Texte source:
----------

Catalogne: L’arrestation de Puigdemont fragilise les négociations

Après plus de 1400 jours en exil, l’ex président de Catalogne et eurodéputé Carles Puigdemont a été arrêté ce jeudi par les autorités italiennes. Un raz-de-marée qui divise la scène politique espagnole, et met en danger la récente reprise des négociations entre l’autorité centrale et le gouvernement régional catalan.

« Quand on vous tend la main d’un côté, et qu’on vous met une claque de l’autre, comment voulez-vous avoir confiance ? » réagit avec colère Daniel Camós, délégué du gouvernement de Catalogne en France, à l’évocation de l’arrestation de l’ex-président de la région autonome Carles Puigdemont, par les autorités italiennes ce jeudi soir. Il se rendait en Sardaigne dans le cadre d’un festival culturel catalan.

----------

Lignes de données:
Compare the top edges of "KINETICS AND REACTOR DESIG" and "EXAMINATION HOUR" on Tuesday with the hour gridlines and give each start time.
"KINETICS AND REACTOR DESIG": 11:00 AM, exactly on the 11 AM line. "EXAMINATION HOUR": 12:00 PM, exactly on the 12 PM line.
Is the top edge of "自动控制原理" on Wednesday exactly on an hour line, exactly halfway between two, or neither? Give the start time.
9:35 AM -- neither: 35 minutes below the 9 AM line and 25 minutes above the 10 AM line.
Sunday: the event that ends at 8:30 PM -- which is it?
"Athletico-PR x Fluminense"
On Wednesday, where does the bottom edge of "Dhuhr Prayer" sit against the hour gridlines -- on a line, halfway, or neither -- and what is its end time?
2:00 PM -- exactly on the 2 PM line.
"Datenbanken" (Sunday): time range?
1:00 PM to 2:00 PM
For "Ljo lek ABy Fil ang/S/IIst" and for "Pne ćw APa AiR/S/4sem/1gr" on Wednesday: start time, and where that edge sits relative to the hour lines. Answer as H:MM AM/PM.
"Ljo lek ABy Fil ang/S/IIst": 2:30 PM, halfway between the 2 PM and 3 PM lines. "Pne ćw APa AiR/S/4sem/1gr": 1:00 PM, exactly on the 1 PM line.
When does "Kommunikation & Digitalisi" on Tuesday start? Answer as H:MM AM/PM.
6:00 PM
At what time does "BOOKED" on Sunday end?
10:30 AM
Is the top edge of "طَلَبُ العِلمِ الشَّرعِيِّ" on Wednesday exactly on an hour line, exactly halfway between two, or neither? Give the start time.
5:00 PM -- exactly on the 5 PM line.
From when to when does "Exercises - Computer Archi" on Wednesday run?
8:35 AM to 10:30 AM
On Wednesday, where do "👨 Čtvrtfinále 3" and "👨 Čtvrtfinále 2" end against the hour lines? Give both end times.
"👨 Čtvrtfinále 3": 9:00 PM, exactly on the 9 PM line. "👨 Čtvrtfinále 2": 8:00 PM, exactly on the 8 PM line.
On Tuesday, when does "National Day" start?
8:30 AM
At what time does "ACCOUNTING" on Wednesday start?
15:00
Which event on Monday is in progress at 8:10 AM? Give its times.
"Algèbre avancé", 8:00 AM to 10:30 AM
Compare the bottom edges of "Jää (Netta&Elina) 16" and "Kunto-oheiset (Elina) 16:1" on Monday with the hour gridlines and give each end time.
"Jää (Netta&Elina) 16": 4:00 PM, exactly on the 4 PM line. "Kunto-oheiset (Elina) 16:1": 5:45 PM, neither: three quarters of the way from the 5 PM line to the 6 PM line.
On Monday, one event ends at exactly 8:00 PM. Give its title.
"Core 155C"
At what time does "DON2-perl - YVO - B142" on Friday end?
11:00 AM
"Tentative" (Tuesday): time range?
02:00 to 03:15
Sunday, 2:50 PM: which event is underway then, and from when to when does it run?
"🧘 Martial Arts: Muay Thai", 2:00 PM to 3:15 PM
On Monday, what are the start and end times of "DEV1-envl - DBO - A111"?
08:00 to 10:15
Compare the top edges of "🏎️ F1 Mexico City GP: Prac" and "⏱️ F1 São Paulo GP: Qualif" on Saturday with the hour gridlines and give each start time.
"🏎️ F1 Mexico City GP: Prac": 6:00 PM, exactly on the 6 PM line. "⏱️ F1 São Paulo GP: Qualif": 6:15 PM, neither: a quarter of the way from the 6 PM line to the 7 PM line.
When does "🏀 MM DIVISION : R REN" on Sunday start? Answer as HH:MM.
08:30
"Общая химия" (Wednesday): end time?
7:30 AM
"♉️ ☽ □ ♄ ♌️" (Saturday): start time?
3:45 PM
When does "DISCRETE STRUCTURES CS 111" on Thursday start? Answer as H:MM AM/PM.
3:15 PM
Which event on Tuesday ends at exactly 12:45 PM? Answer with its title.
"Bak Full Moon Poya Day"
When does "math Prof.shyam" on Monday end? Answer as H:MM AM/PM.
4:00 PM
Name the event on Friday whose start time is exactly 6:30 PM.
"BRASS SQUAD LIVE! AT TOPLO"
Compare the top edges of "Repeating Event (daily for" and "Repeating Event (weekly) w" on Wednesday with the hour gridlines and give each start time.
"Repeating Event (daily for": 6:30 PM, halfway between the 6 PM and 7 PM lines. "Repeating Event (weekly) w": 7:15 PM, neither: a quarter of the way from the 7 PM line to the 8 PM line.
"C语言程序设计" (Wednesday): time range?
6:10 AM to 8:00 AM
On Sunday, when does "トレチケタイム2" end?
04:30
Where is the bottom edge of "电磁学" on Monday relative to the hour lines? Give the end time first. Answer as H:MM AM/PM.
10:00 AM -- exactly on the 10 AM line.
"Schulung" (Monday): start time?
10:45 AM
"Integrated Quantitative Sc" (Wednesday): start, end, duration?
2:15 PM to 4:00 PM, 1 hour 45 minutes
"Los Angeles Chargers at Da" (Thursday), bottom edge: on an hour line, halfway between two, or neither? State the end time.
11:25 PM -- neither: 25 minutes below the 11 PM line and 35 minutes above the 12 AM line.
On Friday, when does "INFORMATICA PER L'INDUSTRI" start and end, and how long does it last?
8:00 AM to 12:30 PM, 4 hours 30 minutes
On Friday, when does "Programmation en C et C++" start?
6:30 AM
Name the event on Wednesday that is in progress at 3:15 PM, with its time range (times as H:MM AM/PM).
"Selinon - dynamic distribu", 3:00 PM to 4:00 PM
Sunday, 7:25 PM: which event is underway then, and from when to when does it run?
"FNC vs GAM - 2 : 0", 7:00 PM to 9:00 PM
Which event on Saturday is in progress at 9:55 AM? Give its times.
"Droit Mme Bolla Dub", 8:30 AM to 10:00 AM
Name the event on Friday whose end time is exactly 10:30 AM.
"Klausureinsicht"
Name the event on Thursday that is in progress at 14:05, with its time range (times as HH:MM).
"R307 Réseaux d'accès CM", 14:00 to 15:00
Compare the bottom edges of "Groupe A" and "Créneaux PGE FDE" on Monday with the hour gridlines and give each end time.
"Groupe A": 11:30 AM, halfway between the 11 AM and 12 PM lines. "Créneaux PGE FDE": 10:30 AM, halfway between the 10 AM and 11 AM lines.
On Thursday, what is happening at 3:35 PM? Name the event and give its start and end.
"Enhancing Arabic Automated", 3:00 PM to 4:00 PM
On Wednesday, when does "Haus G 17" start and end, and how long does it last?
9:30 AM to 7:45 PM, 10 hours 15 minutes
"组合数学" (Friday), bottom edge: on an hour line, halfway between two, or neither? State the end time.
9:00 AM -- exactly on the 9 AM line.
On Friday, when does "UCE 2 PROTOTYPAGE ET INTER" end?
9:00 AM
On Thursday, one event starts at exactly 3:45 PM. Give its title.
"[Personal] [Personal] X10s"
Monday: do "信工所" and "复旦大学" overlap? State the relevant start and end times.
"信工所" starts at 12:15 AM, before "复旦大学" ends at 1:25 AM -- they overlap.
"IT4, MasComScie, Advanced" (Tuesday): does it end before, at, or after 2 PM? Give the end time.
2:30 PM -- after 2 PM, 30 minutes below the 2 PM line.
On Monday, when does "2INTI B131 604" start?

----------

Travail demandé:
**a)** Répondez aux questions suivantes d'après l'article sur l'arrestation de Carles Puigdemont :
(i) Combien de temps Carles Puigdemont a-t-il passé en exil avant son arrestation ?
(ii) Quelle fonction Daniel Camós occupe-t-il ?
(iii) Où Carles Puigdemont se rendait-il, et à quelle occasion ?
**b)** Relevez tous les titres ou fonctions que l'article sur l'arrestation de Carles Puigdemont attribue à celui-ci.
**c)** Poursuivez l'article sur l'arrestation de Carles Puigdemont à partir de sa dernière phrase.

Réponses ci-dessous:
**a)**
(i) Plus de 1400 jours.
(ii) Il est délégué du gouvernement de Catalogne en France.
(iii) Il se rendait en Sardaigne, dans le cadre d'un festival culturel catalan.

**b)**
- ex président de Catalogne
- eurodéputé
- ex-président de la région autonome

**c)**
« Double discours », « assez de répression »: Cette arrestation ravive les passions en Catalogne. Alors que quelques quatre cents personnes manifestent depuis 9h ce matin devant le consulat italien à Barcelone, cet événement remet en cause le récent réchauffement des relations entre le pouvoir central et régional. Accusé de détournement de fonds publics, de sécession… Carles Puigdemont fuyait l’Espagne depuis l’organisation du référendum d’indépendance qui avait agité le pays en 2017

Le contexte n’est pas anodin : l’arrestation de l’ex-président de Catalogne intervient une semaine après la table ronde entre le chef du gouvernement central Pedro Sanchez et le gouverneur régional de Catalogne Pere Aragonès, le 15 septembre. Les deux élus en avaient chacun dressé un bilan en demi-teinte. « Nos positions sont très éloignées, mais nous avons convenu que le dialogue est la meilleure façon d’avancer », avait déclaré le chef de l’Etat. Mais pour tous, un seul objectif : essayer de sortir de cette crise politique latente depuis dix ans.

Pour Daniel Camós, l’arrestation de Carles Puigdemont brise ce nouvel élan. « Il faut que tout le monde se mette d’accord pour arrêter de judiciariser la politique ! », exhorte le délégué du Gouvernement catalan. Sans vouloir prédire le futur des négociations entre autorités centrale et régionale, il explique au Celsalab « que l’essentiel dans un dialogue est de construire un lien de confiance, et que ce lien est maintenant fragilisé. » Car selon lui, aucun doute : cette arrestation « est illégale,» le mandat d’arrêt européen à l’encontre de Carles Puigdemont étant suspendu, d’après lui, depuis le 30 juillet.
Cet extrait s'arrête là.